Qualcuno, quando per la prima volta Berlusconi vinse le elezioni nel 1994, avrebbe mai pensato di trovarsi nel 2011 con il prof. Monti a capo del Governo con il compito di dover salvare l’Italia dal tracollo economico? Forse si: qualcuno lo aveva detto, altri lo avevano pensato, ma in pochi erano riusciti a frenare l’ascesa del Cavaliere. Tanto è vero che, dove la sinistra ha fallito, sono riusciti i mercati Europei: il biscione se ne è andato e la Manovra varata dal Governo Monti appena 3 giorni fa si è posata come una scure sui cittadini. O meglio, sempre su quei cittadini che da anni pagano regolarmente le tasse. Il ceto medio-basso, dunque, è al centro di una manovra che in pochi – per un ipocrita senso di responsabilità – hanno pensato di criticare.

Il punto è che il 2012, fra IMU (la nuova ICI), ritocco al ribasso delle pensioni, aumento sui carburanti (di questo passo arriveremo a 2 Euro al litro), etc, sarà un anno in cui bisognerà pagare i costi di una crisi internazionale causata in buona sostanza dalle banche. Il capitalismo (come già tanti anni fa un uomo dalla lunga barba bianca aveva teorizzato, aggirandosi per l’Europa) semplicemente non ha retto: non hanno retto le banche, non hanno retto i sistemi basati sul credito al consumatore, non hanno retto i mercati immobiliari, non hanno retto le politiche sui rifiuti. E chi paga adesso? Le banche certo che no. Gli evasori fiscali? Loro presumibilmente continueranno ad evadere (a meno che la Guardia di Finanza non decida di rimboccarsi le maniche), i grandi capitali ed i beni immobili? Non nella misura dovuta. A pagare, quindi, saranno sempre gli stessi. Per quanto banale, la Manovra Monti ci ha detto questo.

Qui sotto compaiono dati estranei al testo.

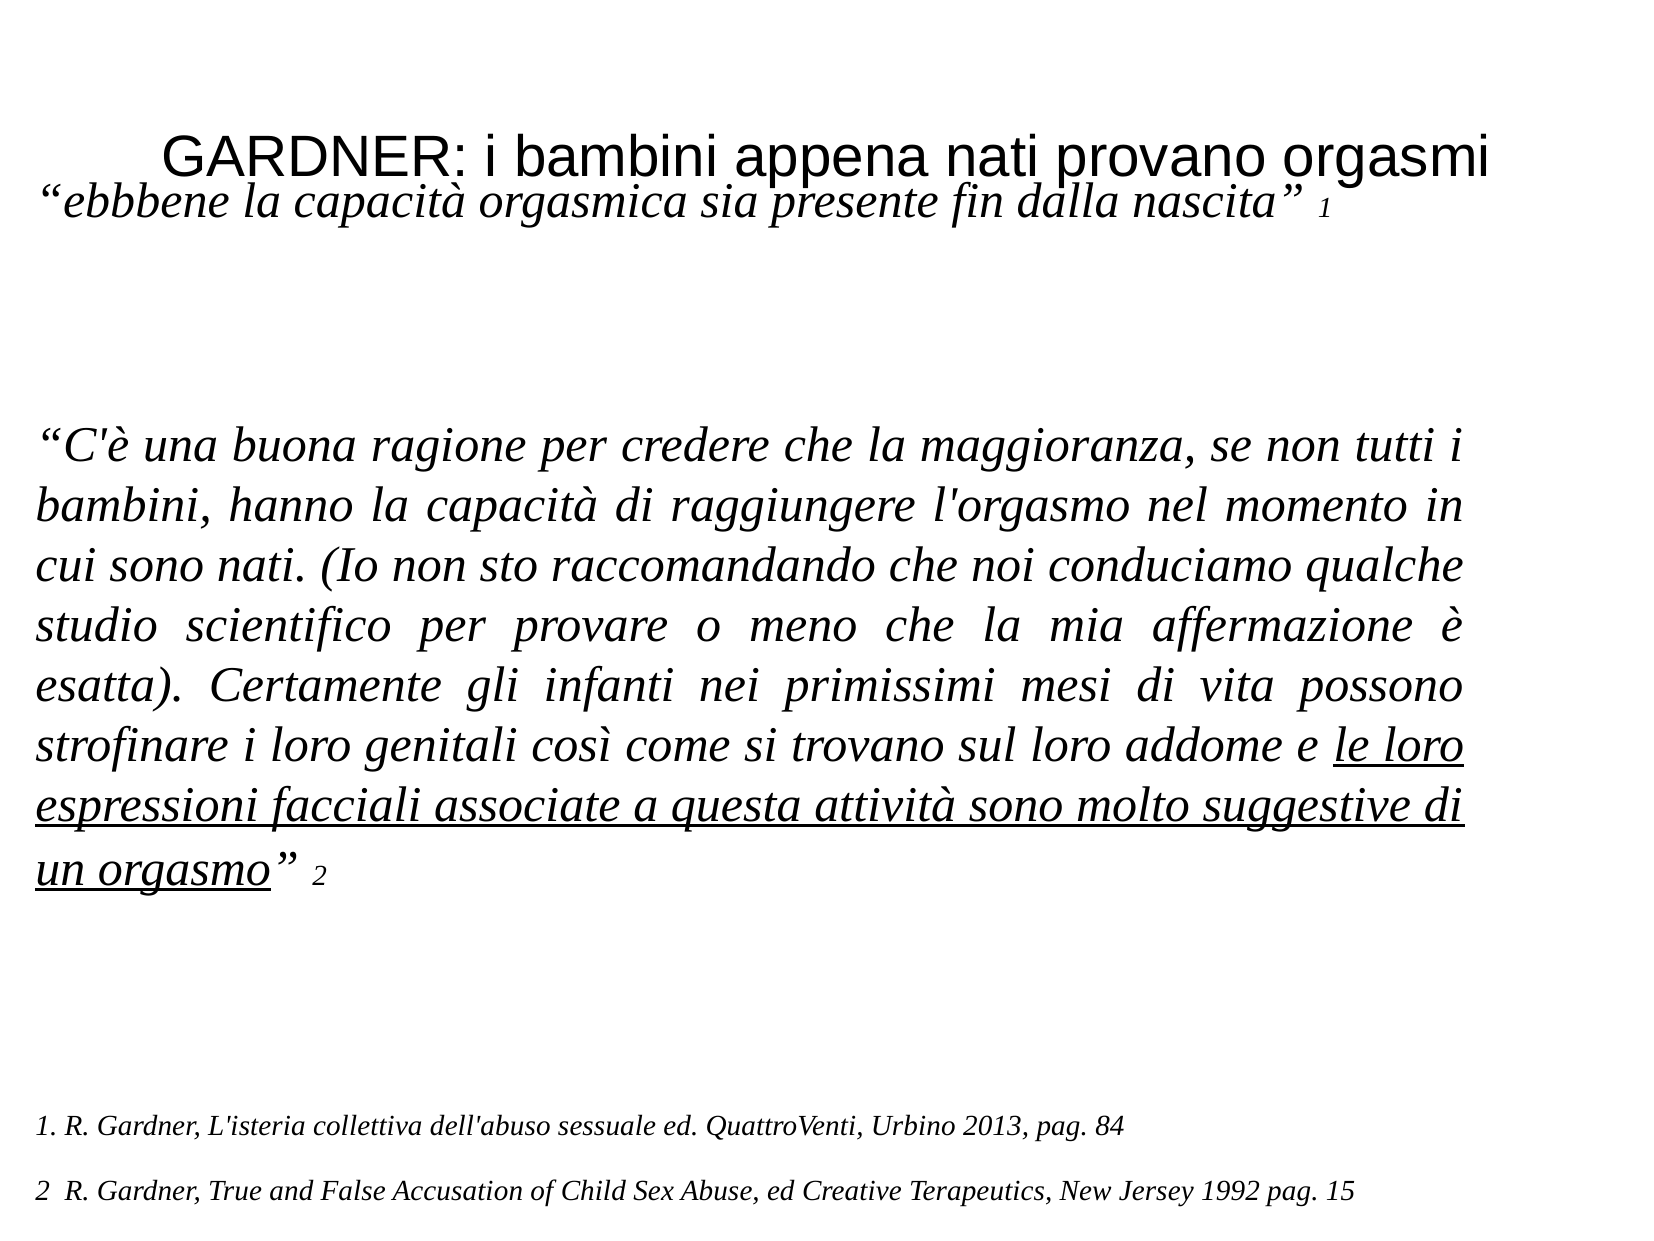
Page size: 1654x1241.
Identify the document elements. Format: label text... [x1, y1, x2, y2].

subtitle “ebbbene la capacità orgasmica sia presente fin dalla nascita” 1 “C'è una buona ragione per credere che la maggioranza, se non tutti i bambini, hanno la capacità di raggiungere l'orgasmo nel momento in cui sono nati. (Io non sto raccomandando che noi conduciamo qualche studio scientifico per provare o meno che la mia affermazione è esatta). Certamente gli infanti nei primissimi mesi di vita possono strofinare i loro genitali così come si trovano sul loro addome e le loro espressioni facciali associate a questa attività sono molto suggestive di un orgasmo” 2 1. R. Gardner, L'isteria collettiva dell'abuso sessuale ed. QuattroVenti, Urbino 2013, pag. 84 2 R. Gardner, True and False Accusation of Child Sex Abuse, ed Creative Terapeutics, New Jersey 1992 pag. 15 [35, 0, 1465, 1241]
title GARDNER: i bambini appena nati provano orgasmi [1465, 49, 1571, 257]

In questi ultimi sette giorni dell’anno in molti saranno alle prese con pranzi e cenoni. Buon divertimento, intanto preparatevi alla scure del 2012, ma attenzione a chi cavalca l’onda del dissenso: in queste ore nelle strade ed in Parlamento il popolo verde della Padania si sta ribellando al carico fiscale del Governo Monti: ma loro non erano quelli che hanno governato fino a due mesi fa precarizzando il lavoro ed ubbidendo al capo?